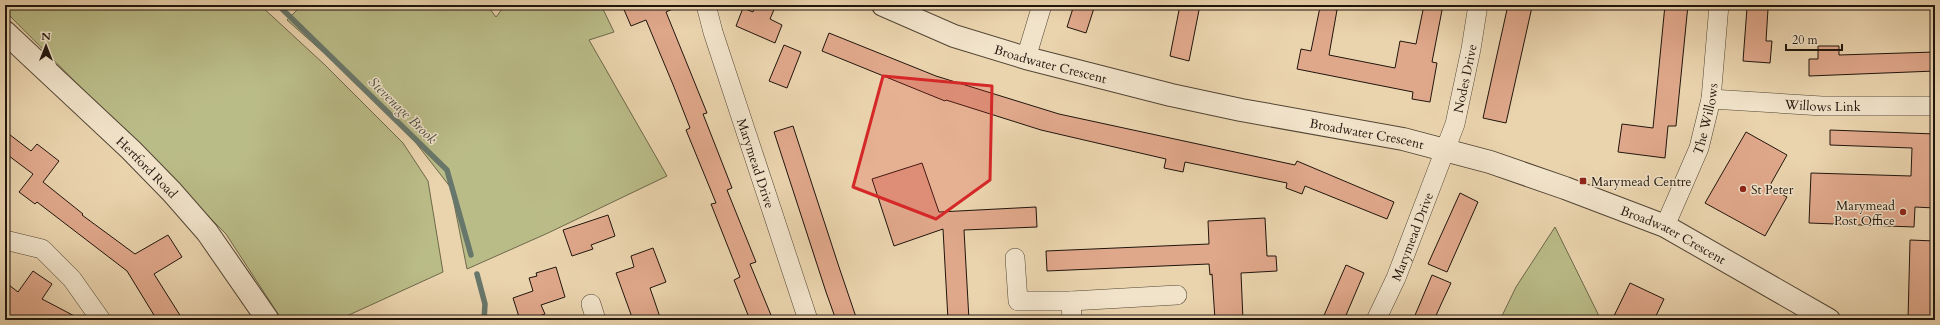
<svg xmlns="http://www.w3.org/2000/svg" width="1940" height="325" font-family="Cardo,serif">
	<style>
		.green { fill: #babc88; stroke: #6d684a }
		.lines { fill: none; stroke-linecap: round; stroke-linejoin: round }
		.stream { stroke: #68776b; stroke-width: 5.5 }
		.building { fill: #e0a88b; stroke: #20150c }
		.minor-casing { stroke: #524534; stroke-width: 20 }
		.tertiary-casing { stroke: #524534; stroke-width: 24 }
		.minor { stroke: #f1e3ca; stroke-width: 19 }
		.tertiary { stroke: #f1e3ca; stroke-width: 22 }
		.marked { fill: #d62828; fill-opacity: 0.2; stroke: #d62828; stroke-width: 3; stroke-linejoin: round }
		.poi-dot { fill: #8f2418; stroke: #f1e3ca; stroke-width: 1.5 }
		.labels { text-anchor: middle; stroke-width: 3; stroke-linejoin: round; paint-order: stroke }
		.street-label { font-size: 13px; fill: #20150c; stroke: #f1e3ca }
		.poi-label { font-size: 13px; fill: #20150c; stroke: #f1e3ca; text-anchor: start }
		.water-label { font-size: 14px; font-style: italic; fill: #4a4e44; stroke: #f1e3ca }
	</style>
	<rect width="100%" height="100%" fill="#ead4ae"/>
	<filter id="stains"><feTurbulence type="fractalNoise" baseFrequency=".005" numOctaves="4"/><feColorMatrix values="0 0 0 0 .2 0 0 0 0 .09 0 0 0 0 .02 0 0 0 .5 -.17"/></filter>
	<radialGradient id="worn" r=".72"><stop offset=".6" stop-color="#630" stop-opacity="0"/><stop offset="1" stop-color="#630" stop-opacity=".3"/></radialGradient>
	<g class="green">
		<polygon points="5,5 260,5 325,65 403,143 428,181 443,272 338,320 282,320 226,234 5,11"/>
		<polygon points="302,5 487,5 496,17 505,5 601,5 614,32 589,40 667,176 548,233 467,269 451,188 416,143 341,68 287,20"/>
		<polygon points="1555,227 1601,320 1500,320 1516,287"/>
	</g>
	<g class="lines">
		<g class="stream">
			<polyline points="278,5 447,170 471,255"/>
			<polyline points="477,274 485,304 484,320"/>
		</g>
	</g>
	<g class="building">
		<polygon points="622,5 681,5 666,12 707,113 703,114 732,188 727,190 756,262 750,264 773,320 750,320 734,280 740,277 711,204 716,203 686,130 690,128 674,87 646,20 631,26"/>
		<polygon points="756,5 776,5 770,19 782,25 775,43 736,26 743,8 753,12"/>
		<polygon points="1074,5 1095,5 1086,33 1067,27"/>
		<polygon points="1180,5 1200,5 1189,61 1170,56"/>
		<polygon points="1424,5 1443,5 1432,62 1437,63 1430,102 1412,99 1413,92 1297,69 1301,49 1311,51 1320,7 1337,10 1329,55 1395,68 1400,41 1416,44"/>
		<polygon points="1508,5 1532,7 1506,123 1483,118"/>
		<polygon points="1665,5 1688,5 1676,126 1668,126 1665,158 1618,152 1622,124 1653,128"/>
		<polygon points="1747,8 1768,9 1766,41 1772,41 1770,63 1743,61"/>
		<polygon points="829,33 936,76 1059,114 1295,165 1297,161 1394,202 1387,219 1305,186 1302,194 1286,188 1287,183 1185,162 1183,172 1164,168 1166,159 1041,130 946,100 945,101 822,51"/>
		<polygon points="784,45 801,52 787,88 769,81"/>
		<polygon points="1818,46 1839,46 1839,55 1935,52 1935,71 1809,76 1809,59 1818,59"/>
		<polygon points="793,126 839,267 857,320 836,320 826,292 774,132"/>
		<polygon points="1830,130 1935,134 1935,208 1915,207 1914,227 1809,223 1811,173 1911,176 1912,148 1830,145"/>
		<polygon points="5,131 31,151 37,144 59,161 43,182 83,214 82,215 135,254 168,235 182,257 154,274 183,320 157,320 127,271 37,202 35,204 19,192 33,174 5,153"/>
		<polygon points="1746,132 1787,155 1769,187 1787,197 1765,236 1705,203"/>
		<polygon points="922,163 939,212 1036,207 1037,227 964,230 969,320 948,320 943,229 894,246 872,179"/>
		<polygon points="1460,193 1478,202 1447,272 1428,264"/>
		<polygon points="608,215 615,236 591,245 593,249 572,256 563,230"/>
		<polygon points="1265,218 1267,256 1276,256 1277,271 1241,273 1243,320 1215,320 1212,274 1210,275 1209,264 1047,271 1046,251 1209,244 1208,221"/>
		<polygon points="1910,240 1935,241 1935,320 1908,320"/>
		<polygon points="653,248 666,282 650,288 661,320 633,320 616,273 634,267 631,256"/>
		<polygon points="1346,265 1364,273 1344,320 1322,320"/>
		<polygon points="556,267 565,297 541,305 545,314 527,320 520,320 513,298 533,291 529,278 537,276 536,273"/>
		<polygon points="33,271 52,284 42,299 82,320 5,320 5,282 18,292"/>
		<polygon points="1432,275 1451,283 1443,300 1434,320 1413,320"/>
		<polygon points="1630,283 1664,299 1654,320 1612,320"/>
	</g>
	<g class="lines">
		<defs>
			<g id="minor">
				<path id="s1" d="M706,5L713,32L808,320"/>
				<polyline points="1026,58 1042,5"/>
				<path id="s2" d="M1711,99L1822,106H1935"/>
				<path id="s3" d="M1665,226L1699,148L1711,99L1719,5"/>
				<polyline points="5,240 42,249 72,279 101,320"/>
				<polyline points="1015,258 1018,301 1071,301 1177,295"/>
				<polyline points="1071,301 1072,320"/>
				<polyline points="591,304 596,320"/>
				<path id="s4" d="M1376,320L1396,278L1455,124L1471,49L1478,5"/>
			</g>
			<g id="tertiary">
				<path id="s5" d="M883,5L954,36L1026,58L1171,95L1241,110L1403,139L1490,162L1565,188L1665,226L1829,320"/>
				<path id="s6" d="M5,32L131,150L172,192L207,232L268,320"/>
			</g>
		</defs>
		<use href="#minor" class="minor-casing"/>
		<use href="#tertiary" class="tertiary-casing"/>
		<use href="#minor" class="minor"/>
		<use href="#tertiary" class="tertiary"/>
	</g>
	<path class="marked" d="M883,76L992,86L990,180L936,219L853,187Z"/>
	<g class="poi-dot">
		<rect x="1579" y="177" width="8" height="8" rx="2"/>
		<circle cx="1743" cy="189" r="4"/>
		<circle cx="1903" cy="212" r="4"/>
	</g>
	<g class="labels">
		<g class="street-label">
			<text dy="5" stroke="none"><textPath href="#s5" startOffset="178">Broadwater Crescent</textPath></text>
			<text dy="5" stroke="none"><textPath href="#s4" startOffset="258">Nodes Drive</textPath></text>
			<text dy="5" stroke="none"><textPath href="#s2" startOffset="112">Willows Link</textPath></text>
			<text dy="5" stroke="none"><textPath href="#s3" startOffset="115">The Willows</textPath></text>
			<text dy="5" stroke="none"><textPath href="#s5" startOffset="502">Broadwater Crescent</textPath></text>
			<text dy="5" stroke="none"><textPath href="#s1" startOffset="166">Marymead Drive</textPath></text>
			<text dy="5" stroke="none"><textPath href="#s6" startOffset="196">Hertford Road</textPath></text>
			<text dy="5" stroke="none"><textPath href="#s5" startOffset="826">Broadwater Crescent</textPath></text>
			<text dy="5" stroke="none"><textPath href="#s4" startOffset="91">Marymead Drive</textPath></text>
		</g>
		<g class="poi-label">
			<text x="1591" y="186">Marymead Centre</text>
			<text x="1751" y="194">St Peter</text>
			<text x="1895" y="210" text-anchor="end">Marymead<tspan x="1895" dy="15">Post Office</tspan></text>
		</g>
		<g class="water-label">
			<text transform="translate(403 110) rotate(44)" y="5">Stevenage Brook</text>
		</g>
	</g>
	<rect width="1940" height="325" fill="none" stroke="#ead4ae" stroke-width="20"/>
	<rect x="6" y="6" width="1928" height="313" fill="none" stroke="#20150c" stroke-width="2"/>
	<rect x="10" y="10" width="1920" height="305" fill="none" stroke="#20150c"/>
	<g transform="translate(46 46)" stroke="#f1e3ca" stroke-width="3" paint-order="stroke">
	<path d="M0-3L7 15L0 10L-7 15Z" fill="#20150c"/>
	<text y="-6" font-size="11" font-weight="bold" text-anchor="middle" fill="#20150c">N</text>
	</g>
	<path d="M1786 44v6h56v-6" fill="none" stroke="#20150c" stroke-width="2"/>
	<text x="1792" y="44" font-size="12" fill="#20150c" stroke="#f1e3ca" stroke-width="3" paint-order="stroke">20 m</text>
	<rect width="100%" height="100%" filter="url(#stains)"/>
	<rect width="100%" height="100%" fill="url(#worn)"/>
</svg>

★ ★ ★ ★ ★

Aim of the exercise — Every line of the entries above that holds "worn" should be copied out.

Answer section —
	<radialGradient id="worn" r=".72"><stop offset=".6" stop-color="#630" stop-opacity="0"/><stop offset="1" stop-color="#630" stop-opacity=".3"/></radialGradient>
	<rect width="100%" height="100%" fill="url(#worn)"/>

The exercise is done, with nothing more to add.